§ EXERCISE OBJECTIVE
Write the next part of the patent description below, which covers a combustion chamber window wiped clean by the piston rings, starting after its final sentence.

━━━━━ SUPPLIED TEXT

The present invention relates to internal combustion engines and in particular to a system for precise measurement of combustion for engine control.
Modern internal combustion engines provide sophisticated control systems for managing combustion to increase engine efficiency and/or reduce undesired emissions. Such control systems may adjust spark timing, fuel timing and amount, and valve timing to adjust combustion conditions within the engine to a target state under varying loads, fuel grades, and environmental conditions.
The desired target state for optimal combustion is unstable and for this reason the control system must constantly monitor the combustion process as it evolves to recompute the control outputs. For this purpose, it is important to have accurate knowledge of combustion temperature and other features of the combustion gas within the combustion chamber. Such information is difficult to obtain. Experimental internal combustion engines for research may provide windows into the combustion chamber that allow direct monitoring of the combustion process; however, windows are subject to fouling by soot and the like and require regular cleaning. This requirement for regular cleaning makes such combustion chamber windows largely impractical for commercial engines.
The present invention places combustion chamber windows in the cylinder wall at locations where they may be wiped by the piston rings of the piston to remove obscuring particulate matter. Because windows placed in this position are inevitably coated with contaminated oil distributed over the cylinder walls by the piston rings, the cylinder walls would appear to be a poor candidate for window location. The inventors, however, have determined that a controlled thin layer of contaminated oil permits sufficient transmission for absorption spectrometry. The result is a system that can provide real-time combustion gas analysis suitable for long-term use in commercial engines.
Specifically then, the present invention provides an internal combustion engine having a combustion chamber providing a cylindrical passageway terminating at a cylinder head. A piston is sized to slidably reciprocate within the cylindrical passageway and includes at least one piston ring encircling the piston and elastically biased outward to engage inner walls of the cylindrical passageway with movement of the piston. The combustion chamber includes at least one window on the inner wall of the cylindrical passageway providing a passage of light into and out of the combustion chamber through the inner wall, an inner surface of the window positioned proximate to the inner surface to be cleared of optically obscuring contamination by movement of the piston ring thereacross with reciprocation of the piston.
It is thus a feature of at least one embodiment of the invention to provide a window into the combustion chamber, for optical measurements of combustion gases, so that the window is resistant to long-term fouling and thus suitable for standard commercial engines.
The internal combustion engine may further include a lubrication system delivering oil through openings in the piston to be distributed over the inner wall of the cylindrical passageway and the window with movement of the piston.

━━━━━━━━━━
━━━━━ GIVEN DATA

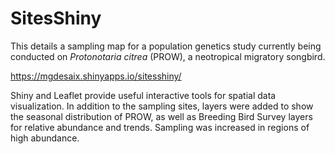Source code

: # SitesShiny

This details a sampling map for a population genetics study currently being conducted on *Protonotaria citrea* (PROW), a neotropical migratory songbird.  

https://mgdesaix.shinyapps.io/sitesshiny/

Shiny and Leaflet provide useful interactive tools for spatial data visualization.  In addition to the sampling sites, layers were added to show the seasonal distribution of PROW, as well as Breeding Bird Survey layers for relative abundance and trends.  Sampling was increased in regions of high abundance.
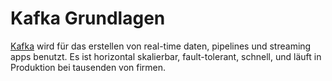 # Kafka Grundlagen

[Kafka](https://kafka.apache.org/) wird für das erstellen von real-time daten, pipelines und streaming apps benutzt. Es ist horizontal skalierbar, fault-tolerant, schnell, und läuft in Produktion bei tausenden von firmen.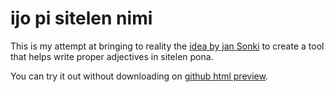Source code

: # ijo pi sitelen nimi

This is my attempt at bringing to reality the
[idea by jan Sonki](https://discord.com/channels/969386329513295872/969389794851446835/1211742011254640700)
to create a tool that helps write proper adjectives in sitelen pona.

You can try it out without downloading on
[github html preview](https://html-preview.github.io/?url=https://github.com/vitphire/ijo-pi-sitelen-nimi/blob/master/index.html).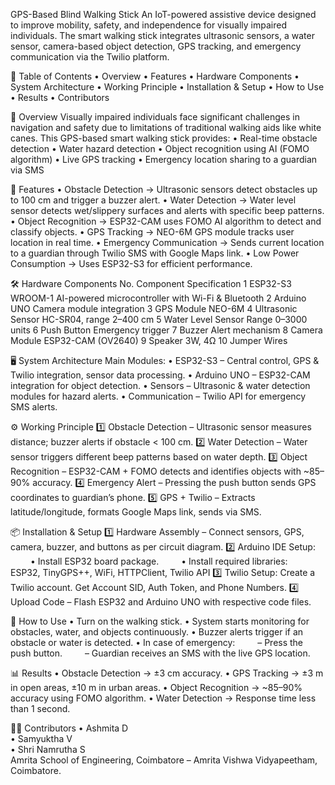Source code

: GPS-Based Blind Walking Stick
   An IoT-powered assistive device designed to improve mobility, safety, and independence for visually impaired individuals. The smart walking stick integrates ultrasonic sensors, a water sensor, camera-based object detection, GPS tracking, and emergency communication via the Twilio platform.

📜 Table of Contents
    • Overview
    • Features
    •  Hardware Components
    • System Architecture
    • Working Principle
    • Installation & Setup
    • How to Use
    • Results
    • Contributors

📖 Overview
   Visually impaired individuals face significant challenges in navigation and safety due to limitations of traditional walking aids like white canes. This GPS-based smart      walking stick provides:
    • Real-time obstacle detection
    • Water hazard detection
    • Object recognition using AI (FOMO algorithm)
    • Live GPS tracking
    • Emergency location sharing to a guardian via SMS

🚀 Features
    • Obstacle Detection → Ultrasonic sensors detect obstacles up to 100 cm and trigger a buzzer alert.
    • Water Detection → Water level sensor detects wet/slippery surfaces and alerts with specific beep patterns.
    • Object Recognition → ESP32-CAM uses FOMO AI algorithm to detect and classify objects.
    • GPS Tracking → NEO-6M GPS module tracks user location in real time.
    • Emergency Communication → Sends current location to a guardian through Twilio SMS with Google Maps link.
    • Low Power Consumption → Uses ESP32-S3 for efficient performance.

🛠 Hardware Components
  No.	  Component	           Specification
  1	    ESP32-S3 WROOM-1	   AI-powered microcontroller with Wi-Fi & Bluetooth
  2	    Arduino UNO	         Camera module integration
  3	    GPS Module	         NEO-6M
  4	    Ultrasonic Sensor	   HC-SR04, range 2–400 cm
  5	    Water Level Sensor	 Range 0–3000 units
  6	    Push Button	         Emergency trigger
  7	    Buzzer	             Alert mechanism
  8	    Camera Module	       ESP32-CAM (OV2640)
  9	    Speaker	             3W, 4Ω
  10	  Jumper Wires

🖥 System Architecture
   Main Modules:
    • ESP32-S3 – Central control, GPS & Twilio integration, sensor data processing.
    • Arduino UNO – ESP32-CAM integration for object detection.
    • Sensors – Ultrasonic & water detection modules for hazard alerts.
    • Communication – Twilio API for emergency SMS alerts.

⚙ Working Principle
  1️⃣ Obstacle Detection – Ultrasonic sensor measures distance; buzzer alerts if obstacle < 100 cm.
  2️⃣ Water Detection – Water sensor triggers different beep patterns based on water depth.
  3️⃣ Object Recognition – ESP32-CAM + FOMO detects and identifies objects with ~85–90% accuracy.
  4️⃣ Emergency Alert – Pressing the push button sends GPS coordinates to guardian’s phone.
  5️⃣ GPS + Twilio – Extracts latitude/longitude, formats Google Maps link, sends via SMS.

📦 Installation & Setup
   1️⃣ Hardware Assembly – Connect sensors, GPS, camera, buzzer, and buttons as per circuit diagram.
   2️⃣ Arduino IDE Setup:
       • Install ESP32 board package.
       • Install required libraries:
         ESP32, TinyGPS++, WiFi, HTTPClient, Twilio API
   3️⃣ Twilio Setup:
      Create a Twilio account.
      Get Account SID, Auth Token, and Phone Numbers.
   4️⃣ Upload Code – Flash ESP32 and Arduino UNO with respective code files.


📌 How to Use
   • Turn on the walking stick.
   • System starts monitoring for obstacles, water, and objects continuously.
   • Buzzer alerts trigger if an obstacle or water is detected.
   • In case of emergency:
     – Press the push button.
     – Guardian receives an SMS with the live GPS location.

📊 Results
    • Obstacle Detection → ±3 cm accuracy.
    • GPS Tracking → ±3 m in open areas, ±10 m in urban areas.
    • Object Recognition → ~85–90% accuracy using FOMO algorithm.
    • Water Detection → Response time less than 1 second.

👨‍💻 Contributors
    • Ashmita D  
    • Samyuktha V  
    • Shri Namrutha S  
Amrita School of Engineering, Coimbatore – Amrita Vishwa Vidyapeetham, Coimbatore. 




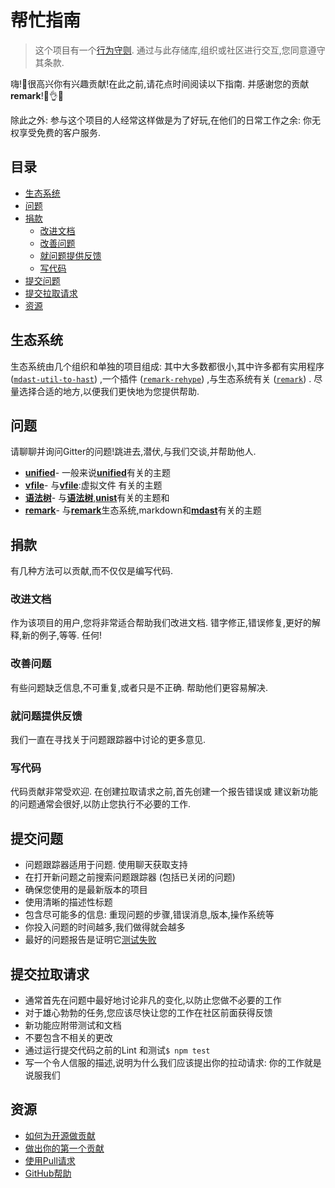
# 帮忙指南

> 这个项目有一个[行为守则][coc]. 通过与此存储库,组织或社区进行交互,您同意遵守其条款. 

嗨!👋很高兴你有兴趣贡献!在此之前,请花点时间阅读以下指南. 并感谢您的贡献**remark**!👏👌✨

除此之外: 参与这个项目的人经常这样做是为了好玩,在他们的日常工作之余: 你无权享受免费的客户服务. 

## 目录

<!-- START doctoc generated TOC please keep comment here to allow auto update -->
<!-- DON'T EDIT THIS SECTION, INSTEAD RE-RUN doctoc TO UPDATE -->


- [生态系统](#%E7%94%9F%E6%80%81%E7%B3%BB%E7%BB%9F)
- [问题](#%E9%97%AE%E9%A2%98)
- [捐款](#%E6%8D%90%E6%AC%BE)
  - [改进文档](#%E6%94%B9%E8%BF%9B%E6%96%87%E6%A1%A3)
  - [改善问题](#%E6%94%B9%E5%96%84%E9%97%AE%E9%A2%98)
  - [就问题提供反馈](#%E5%B0%B1%E9%97%AE%E9%A2%98%E6%8F%90%E4%BE%9B%E5%8F%8D%E9%A6%88)
  - [写代码](#%E5%86%99%E4%BB%A3%E7%A0%81)
- [提交问题](#%E6%8F%90%E4%BA%A4%E9%97%AE%E9%A2%98)
- [提交拉取请求](#%E6%8F%90%E4%BA%A4%E6%8B%89%E5%8F%96%E8%AF%B7%E6%B1%82)
- [资源](#%E8%B5%84%E6%BA%90)

<!-- END doctoc generated TOC please keep comment here to allow auto update -->

## 生态系统

生态系统由几个组织和单独的项目组成: 其中大多数都很小,其中许多都有实用程序 ([`mdast-util-to-hast`][mdast-util-to-hast]) ,一个插件 ([`remark-rehype`][remark-rehype]) ,与生态系统有关 ([`remark`][remark]) . 尽量选择合适的地方,以便我们更快地为您提供帮助. 

## 问题

请聊聊并询问Gitter的问题!跳进去,潜伏,与我们交谈,并帮助他人. 

-   [**unified**](https://gitter.im/unifiedjs/Lobby)- 一般来说[**unified**][unified]有关的主题
-   [**vfile**](https://gitter.im/vfile/Lobby)- 与[**vfile**][vfile]:虚拟文件 有关的主题
-   [**语法树**](https://gitter.im/syntax-tree/Lobby)- 与[**语法树**][syntax-tree],[**unist**][unist]有关的主题和
-   [**remark**](https://gitter.im/remarkjs/Lobby)- 与[**remark**][remark]生态系统,markdown和[**mdast**][mdast]有关的主题

## 捐款

有几种方法可以贡献,而不仅仅是编写代码. 

### 改进文档

作为该项目的用户,您将非常适合帮助我们改进文档. 错字修正,错误修复,更好的解释,新的例子,等等. 任何!

### 改善问题

有些问题缺乏信息,不可重复,或者只是不正确. 帮助他们更容易解决. 

### 就问题提供反馈

我们一直在寻找关于问题跟踪器中讨论的更多意见. 

### 写代码

代码贡献非常受欢迎. 在创建拉取请求之前,首先创建一个报告错误或 建议新功能 的问题通常会很好,以防止您执行不必要的工作. 

## 提交问题

-   问题跟踪器适用于问题. 使用聊天获取支持
-   在打开新问题之前搜索问题跟踪器 (包括已关闭的问题) 
-   确保您使用的是最新版本的项目
-   使用清晰的描述性标题
-   包含尽可能多的信息: 重现问题的步骤,错误消息,版本,操作系统等
-   你投入问题的时间越多,我们做得就会越多
-   最好的问题报告是证明它[测试失败][unit-test]

## 提交拉取请求

-   通常首先在问题中最好地讨论非凡的变化,以防止您做不必要的工作
-   对于雄心勃勃的任务,您应该尽快让您的工作在社区前面获得反馈
-   新功能应附带测试和文档
-   不要包含不相关的更改
-   通过运行提交代码之前的Lint 和测试`$ npm test`
-   写一个令人信服的描述,说明为什么我们应该提出你的拉动请求: 你的工作就是说服我们

## 资源

-   [如何为开源做贡献](https://opensource.guide/how-to-contribute/)
-   [做出你的第一个贡献](https://medium.com/@vadimdemedes/making-your-first-contribution-de6576ddb190)
-   [使用Pull请求](https://help.github.com/articles/about-pull-requests/)
-   [GitHub帮助](https://help.github.com)

[coc]: https://www.contributor-covenant.org/zh-cn/version/1/4/code-of-conduct

[vfile]: https://github.com/vfile

[syntax-tree]: https://github.com/syntax-tree

[unist]: https://github.com/syntax-tree/unist

[unified]: https://github.com/unifiedjs/unified

[remark]: https://github.com/remarkjs/remark

[mdast]: https://github.com/syntax-tree/mdast

[mdast-util-to-hast]: https://github.com/syntax-tree/mdast-util-to-hast

[remark-rehype]: https://github.com/remarkjs/remark-rehype

[unit-test]: https://twitter.com/sindresorhus/status/579306280495357953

━━━━━━━━━━

§ ANSWER TO THE PROBLEM
It is thus a feature of at least one embodiment of the invention to use an oil layer to protect the window against initial adhesion of damaging fouling deposits.
The window may be offset inward from the inner wall of the cylindrical chamber.
It is thus a feature of at least one embodiment of the invention to preserve a protective layer of oil during initial engine operation and to accommodate cylinder wear. The inventor has determined that a thin layer of dirty oil can be accommodated by the optical measurements thus permitting a longer-lived system.
The window may be offset inward by less than 150 micrometers and in some embodiments by less than 50 micrometers.
It is thus a feature of at least one embodiment of the invention to position the window close enough to the piston rings so that the piston rings remove fouling deposits leaving only a thin layer of oil.
The internal combustion engine may include at least one of an electronic light sensor and electronic light emitter positioned outside of the combustion chamber to receive light through the at least one window. The engine may include an optical spectroscope communicating with at least one of the electronic light sensor and electronically emitter to provide a measure of the optical absorption by gases within the combustion chamber.
It is thus a feature of at least one embodiment of the invention to permit spectrographic analysis of combustion gases such as can yield a variety of measurements including gas temperature.
The optical spectroscope may measure absorption of water vapor within a temperature range of a combustion engine.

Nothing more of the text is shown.